All lines from the one containing "1 : 0 ] mem_dm" to the end of the data below are to be returned exactly, both ends included, with nothing added.

## Records from a data collection

* * * * * * * * *

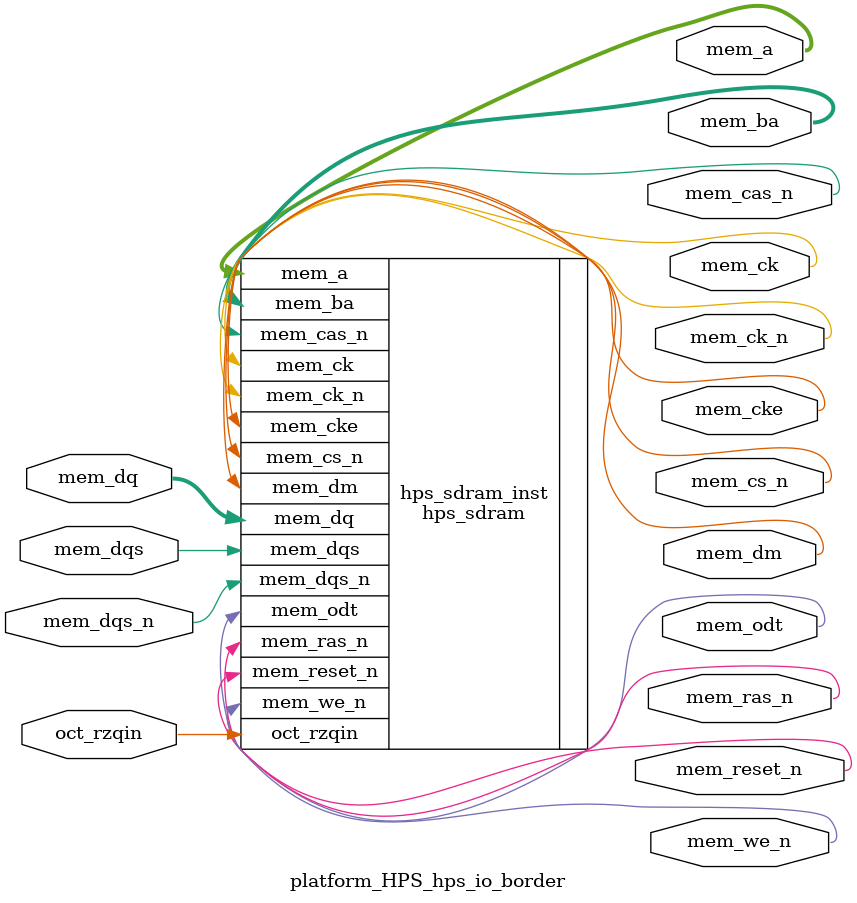
<source format=sv>


module platform_HPS_hps_io_border(
// memory
  output wire [13 - 1 : 0 ] mem_a
 ,output wire [3 - 1 : 0 ] mem_ba
 ,output wire [1 - 1 : 0 ] mem_ck
 ,output wire [1 - 1 : 0 ] mem_ck_n
 ,output wire [1 - 1 : 0 ] mem_cke
 ,output wire [1 - 1 : 0 ] mem_cs_n
 ,output wire [1 - 1 : 0 ] mem_ras_n
 ,output wire [1 - 1 : 0 ] mem_cas_n
 ,output wire [1 - 1 : 0 ] mem_we_n
 ,output wire [1 - 1 : 0 ] mem_reset_n
 ,inout wire [8 - 1 : 0 ] mem_dq
 ,inout wire [1 - 1 : 0 ] mem_dqs
 ,inout wire [1 - 1 : 0 ] mem_dqs_n
 ,output wire [1 - 1 : 0 ] mem_odt
 ,output wire [1 - 1 : 0 ] mem_dm
 ,input wire [1 - 1 : 0 ] oct_rzqin
);


hps_sdram hps_sdram_inst(
 .mem_dq({
    mem_dq[7:0] // 7:0
  })
,.mem_odt({
    mem_odt[0:0] // 0:0
  })
,.mem_ras_n({
    mem_ras_n[0:0] // 0:0
  })
,.mem_dqs_n({
    mem_dqs_n[0:0] // 0:0
  })
,.mem_dqs({
    mem_dqs[0:0] // 0:0
  })
,.mem_dm({
    mem_dm[0:0] // 0:0
  })
,.mem_we_n({
    mem_we_n[0:0] // 0:0
  })
,.mem_cas_n({
    mem_cas_n[0:0] // 0:0
  })
,.mem_ba({
    mem_ba[2:0] // 2:0
  })
,.mem_a({
    mem_a[12:0] // 12:0
  })
,.mem_cs_n({
    mem_cs_n[0:0] // 0:0
  })
,.mem_ck({
    mem_ck[0:0] // 0:0
  })
,.mem_cke({
    mem_cke[0:0] // 0:0
  })
,.oct_rzqin({
    oct_rzqin[0:0] // 0:0
  })
,.mem_reset_n({
    mem_reset_n[0:0] // 0:0
  })
,.mem_ck_n({
    mem_ck_n[0:0] // 0:0
  })
);

endmodule


</source>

* * * * * * * * *

## Your solution
 ,output wire [1 - 1 : 0 ] mem_dm
 ,input wire [1 - 1 : 0 ] oct_rzqin
);


hps_sdram hps_sdram_inst(
 .mem_dq({
    mem_dq[7:0] // 7:0
  })
,.mem_odt({
    mem_odt[0:0] // 0:0
  })
,.mem_ras_n({
    mem_ras_n[0:0] // 0:0
  })
,.mem_dqs_n({
    mem_dqs_n[0:0] // 0:0
  })
,.mem_dqs({
    mem_dqs[0:0] // 0:0
  })
,.mem_dm({
    mem_dm[0:0] // 0:0
  })
,.mem_we_n({
    mem_we_n[0:0] // 0:0
  })
,.mem_cas_n({
    mem_cas_n[0:0] // 0:0
  })
,.mem_ba({
    mem_ba[2:0] // 2:0
  })
,.mem_a({
    mem_a[12:0] // 12:0
  })
,.mem_cs_n({
    mem_cs_n[0:0] // 0:0
  })
,.mem_ck({
    mem_ck[0:0] // 0:0
  })
,.mem_cke({
    mem_cke[0:0] // 0:0
  })
,.oct_rzqin({
    oct_rzqin[0:0] // 0:0
  })
,.mem_reset_n({
    mem_reset_n[0:0] // 0:0
  })
,.mem_ck_n({
    mem_ck_n[0:0] // 0:0
  })
);

endmodule


</source>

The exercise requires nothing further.